Online Supplement
Systemic inflammatory profile and response to anti-tumor necrosis factor therapy in chronic obstructive pulmonary disease
Matthew J. Loza, Rosemary Watt, Frédéric Baribaud, Elliot S. Barnathan, Stephen I. Rennard
METHODS
Exclusion criteria for healthy controls
Qualification for healthy status was evaluated from a self-report questionnaire. Exclusion criteria for healthy controls were: not feeling healthy at the time of donation; headache/fever in the past week; risky sexual activity in the past year; tested positive for or been treated for sexually transmitted diseases; history of alcoholism or drug abuse; have had ≥1 diseases in a broad panel; have been under physician care, have had surgery, or have taken prescription medications in the past year; for females, are/were pregnant in the past 6 weeks or are post-menopausal.
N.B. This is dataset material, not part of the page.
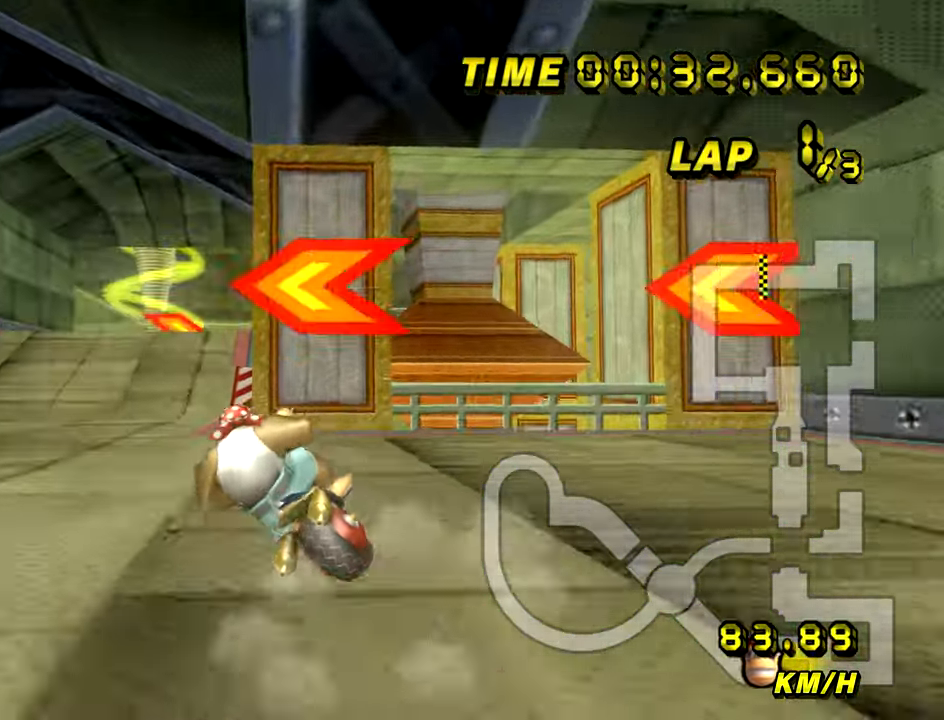
{"buttons": ["A"], "left_stick": "down", "events": [[100, "left_stick", "center"], [150, "left_stick", "up"], [384, "left_stick", "down"]]}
Measurement of serum analyte concentrations—Least detectable dose
Least detectable dose (LDD) was defined as the back-calculated concentration for the mean plus 3 standard deviations of luminescence values of 20 blank readings, reported in the online supplement (Table 1). Concentrations below LDD were transformed to 0.5xLDD. The 21 analytes with concentrations below LDD for >75% of baseline samples in each of the 4 cohorts were excluded from further analysis (online supplement - Table 1). The 4 analytes below LDD in ≥50% of samples in each cohort but <75% for ≥1 cohort were dichotomized as being above or below LDD for subsequent statistical analyses (online supplement - Table 1).
RESULTS
Influence of corticosteroids
Corticosteroids are anti-inflammatory mediators that can potentially affect the systemic inflammatory profile. Corticosteroids, whether inhaled or systemic (oral or intravenous), are a common therapeutic in chronic obstructive pulmonary disease (COPD). Despite the anti-inflammatory potential of corticosteroids, a strong systemic inflammatory profile was evident in both COPD cohorts. The impact of corticosteroids was anticipated to be limited in the T54 COPD cohort because oral corticosteroid treatment was not permitted from 2 weeks before screening through the end of study, except for short-term treatment of exacerbations. Oral steroid treatment, however, was permitted for the BioServe cohort. To assess the potential impact of corticosteroids in the BioServe cohort, patients not currently using corticosteroids were compared with those using inhaled but not systemic corticosteroids (data not shown). No differences were significant after multiple testing correction (FDR<0.05), except for glutathione-S-transferase (GST) in patients using inhaled corticosteroids (p=0.029, −5.0-fold). When comparing those using versus those not using systemic corticosteroids (regardless of inhaled steroid use) (data not shown), only growth hormone was decreased with nominal significance in the systemic steroid group (p=0.030, −2.8-fold). Therefore, the impact of corticosteroids on the observed associations appears to be minimal overall and across disease severities.
Potential batch effects
To detect potential batch effects in the independently bioanalyzed healthy control (Ctr2) cohort serum samples, significance of differences between the healthy control samples that were bioanalyzed with T54 and Bioserve samples (Ctr1) and Ctr2 cohorts for each analyte was tested. Five analytes had >50% differences with p<0.05 (online supplement - Table 2). These differences could be from batch effects in the measurements of these particular analytes or from real differences in expression levels between the 2 control cohorts. Among these analytes, only cancer antigen (CA) 19-9 demonstrated significant associations concordant for the 4 statistical comparisons. Because CA19-9 was higher in the Ctr2 cohort, the increased levels associated with COPD at most would have been modestly underestimated for the comparisons versus the Ctr2 cohort. CA125 was significant for comparisons of both COPD cohorts to the Ctr1 but not the Ctr2 cohort. Because CA125 was significantly higher in the Ctr2 cohort, the lack of significance may be a result of batch effects rather than true lack of differences. Because the comparisons of COPD versus Ctr1 were not significant for both COPD cohorts, interleukin (IL)-17, GST, and serum glutamic-oxaloacetic transaminase (SGOT) were not considered to be influenced by potential batch effects for their lack of concordant significance among comparisons.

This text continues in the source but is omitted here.